Second, because real stability will require building trust in the state. The goal of this transition period is to eventually hold free and fair elections. But that is easier said than done, and even if well-organized, trust in the process is abysmally low. The last election saw turnout of 18 percent; a repeat of that will not help anything. A dialogue process that can actually engage the citizenry offers an opportunity to begin repairing that broken relationship while identifying a new generation of leaders.

That is why I think a dialogue process is necessary, as is what could possibly be achieved through it. But how to actually go about making that a reality?

I don’t have all the answers, but the place to start would be by asking the communities most affected what they want, not just today but moving forward. What do the hundreds of thousands displaced by violence think can sustainably stop it? How about those still living in gang-controlled neighborhoods — those who are likely to be collateral damage in the looming intervention, but on whose behalf that intervention is ostensibly being pursued? In the absence of the state, communities have taken their safety, and the provision of justice, into their own hands — as witnessed through the proliferation of neighborhood watches, makeshift barricades, and the Bwa Kale vigilante movement targeting suspected gang members.

Dialogue cannot simply be a negotiation between armed actors and the state, nor does it necessarily mean giving the loudest voices a seat at the table or declaring a blanket amnesty for the heinous crimes committed. Peasant organizations, long defined as second-class citizens by the state, need a seat at the table. Women’s groups, especially given the lack of representation in government, must be involved. Grassroots organizations from the impoverished communities in the capital need to be engaged. The madan sara, the women who bring food from the provinces to feed the capital, could play a critical role as they have served as a bridge between Haiti’s divergent realities for decades.

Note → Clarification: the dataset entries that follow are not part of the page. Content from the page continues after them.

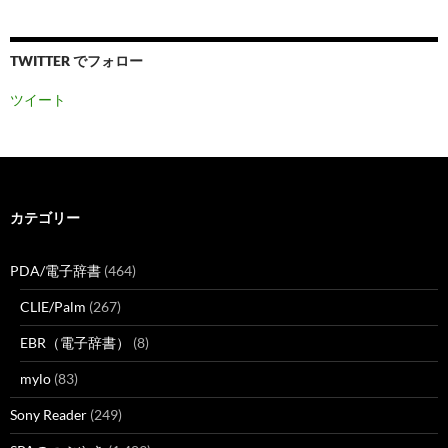
TWITTER でフォロー
ツイート
カテゴリー
PDA/電子辞書
(464)
CLIE/Palm
(267)
EBR（電子辞書）
(8)
mylo
(83)
Sony Reader
(249)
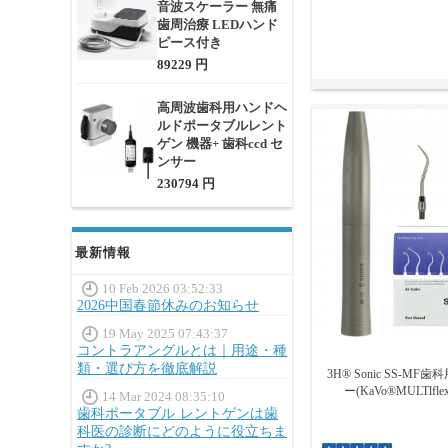
音波スケーラー 無痛
歯周治療 LEDハンド
ピース付き
89229 円
高周波歯科用ハンドヘ
ルドポータブルレント
ゲン 機器+ 歯科ccd セ
ンサー
230794 円
最新情報
10 Feb 2026 03:52:33
2026中国春節休みのお知らせ
19 May 2025 07:43:37
コントラアングルとは｜用途・種
類・選び方を徹底解説
3H® Sonic SS-M
ー(KaVo®MULTlfl
14 Mar 2024 08:35:10
歯科ポータブル レントゲンは歯
科医の診断にどのように役立ちま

The state must play the leading role but that doesn’t mean it will not need help. There are many organizations and individuals in Haiti already pursuing these types of solutions, although on a much smaller scale. Civil society’s engagement is crucial. Countries across the globe have offered to send troops to fight the gangs. Surely some could offer their expertise and wisdom on the process of reconciliation and peace. Colombia, which has pursued its own — no doubt at times fraught — peace process, would be a natural ally. Earlier this year, Colombian president Gustavo Petro, speaking alongside President Luiz Inacio Lula da Silva of Brazil, spoke about a “peace plan” for Haiti. Both countries are evaluating how they might help with such an effort if the Haitian state were interested. One key lesson from the Colombian experience is that peace is not just about incentivizing criminals to give up the game; it’s also about giving communities a reason to trust the state. That work is far more difficult, but it is one that could offer some hope of a different future and not just the restoration of the status quo.

The looming foreign intervention has been presented as the only path forward. It doesn’t have to be. Instead, it is long past time to give peace a chance.